* _WORK REQUEST_
From the first line to the last, print the material exactly, skipping the pictures.

* _MATERIAL PROVIDED_
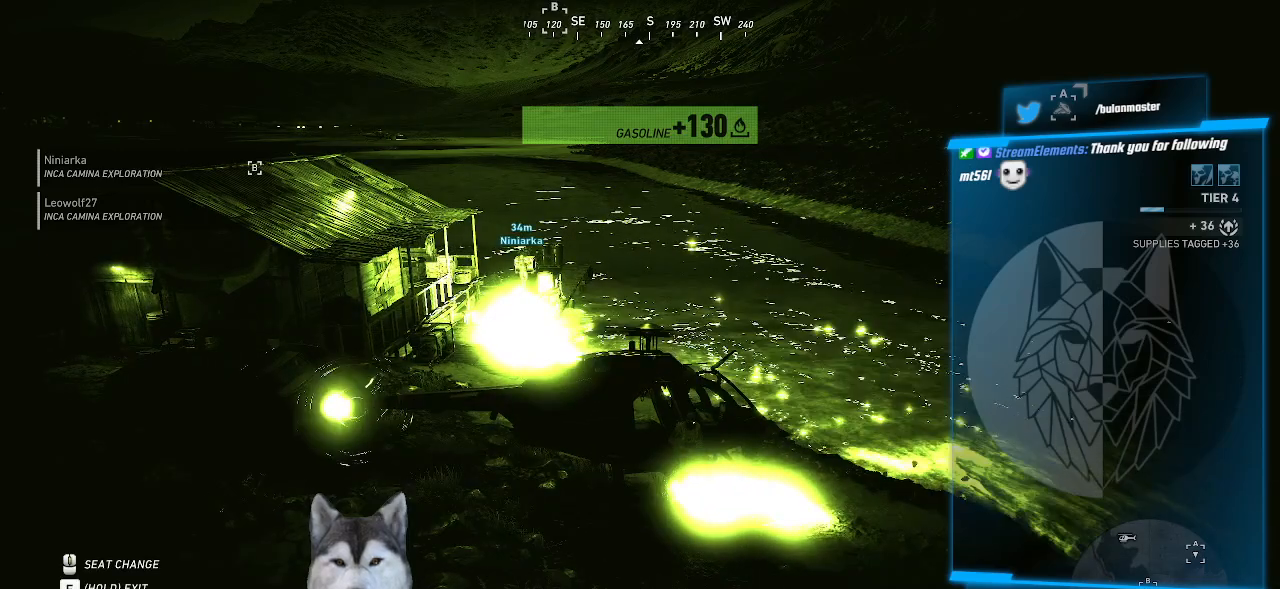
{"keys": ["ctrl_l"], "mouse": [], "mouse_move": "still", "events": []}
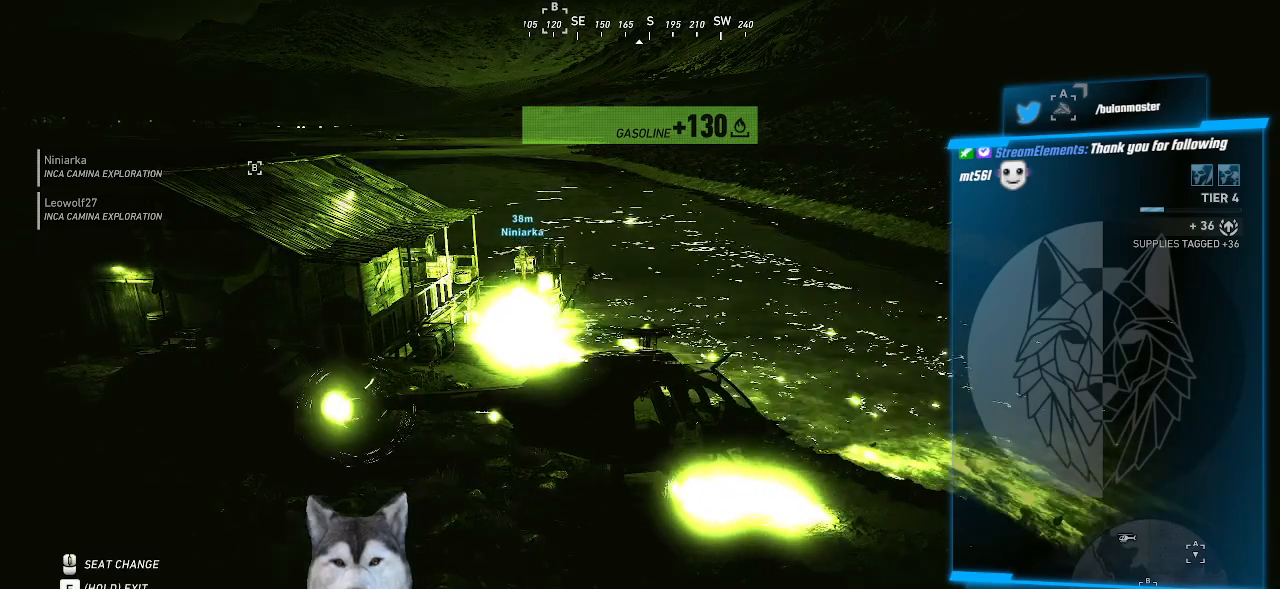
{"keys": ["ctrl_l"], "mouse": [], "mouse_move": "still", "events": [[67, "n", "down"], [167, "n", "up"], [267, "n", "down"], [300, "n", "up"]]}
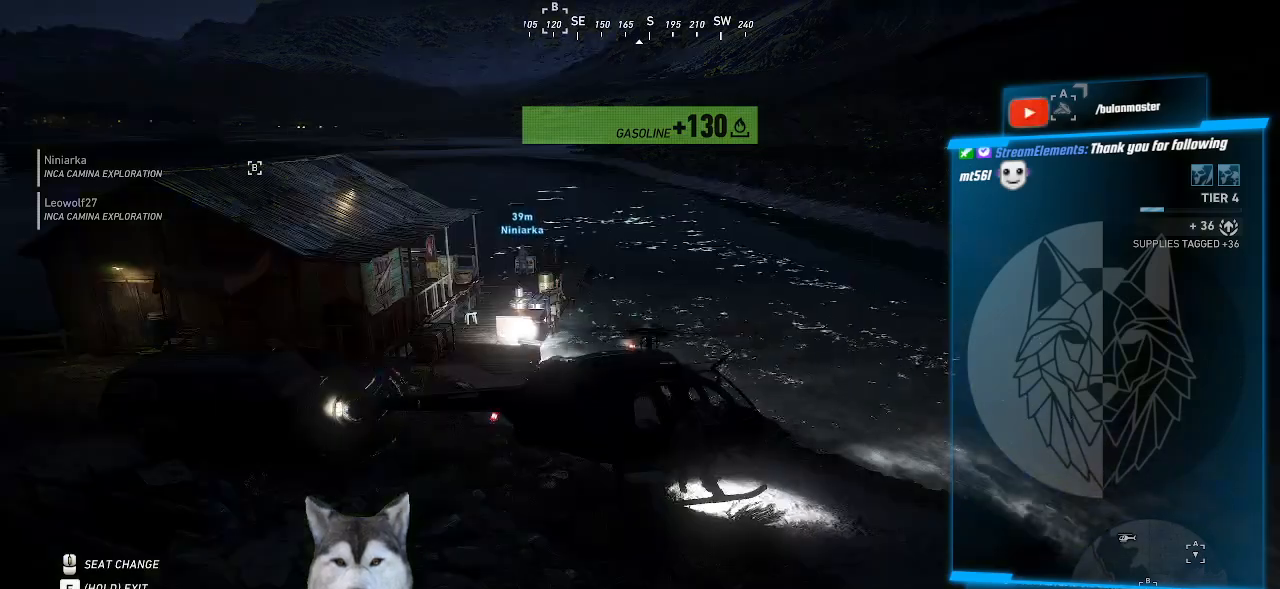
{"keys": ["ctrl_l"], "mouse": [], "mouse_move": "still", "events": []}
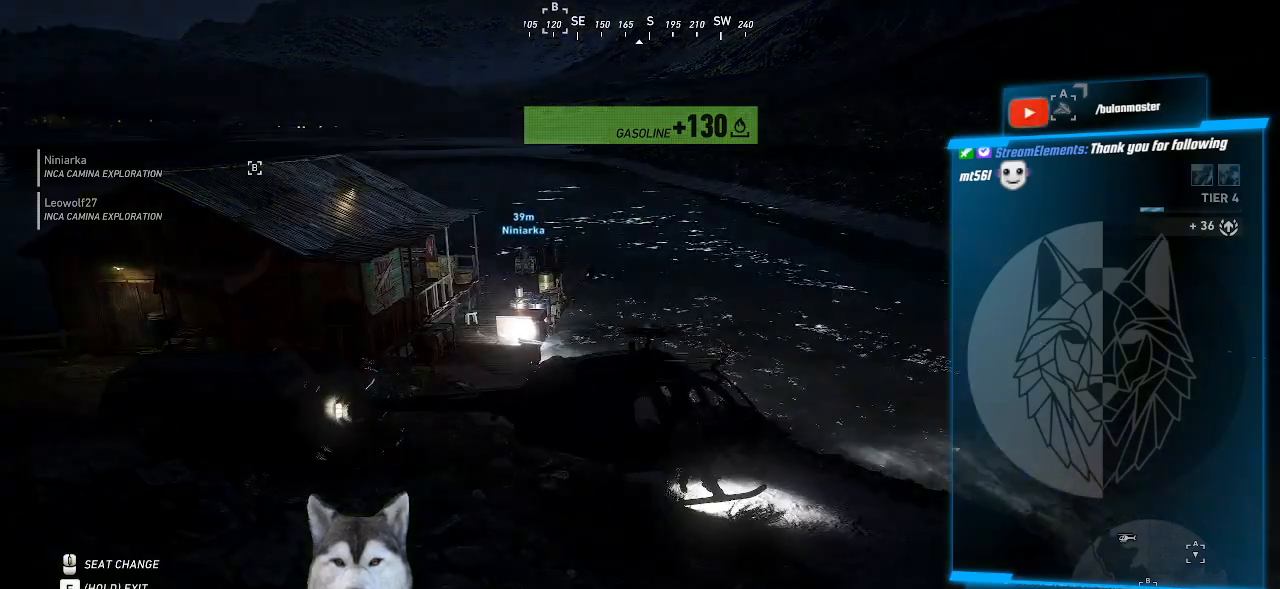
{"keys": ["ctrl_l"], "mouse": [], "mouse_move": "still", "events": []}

* _TASK RESULT_
{"keys": ["ctrl_l"], "mouse": [], "mouse_move": "still", "events": []}
{"keys": ["ctrl_l"], "mouse": [], "mouse_move": "still", "events": [[67, "n", "down"], [167, "n", "up"], [267, "n", "down"], [300, "n", "up"]]}
{"keys": ["ctrl_l"], "mouse": [], "mouse_move": "still", "events": []}
{"keys": ["ctrl_l"], "mouse": [], "mouse_move": "still", "events": []}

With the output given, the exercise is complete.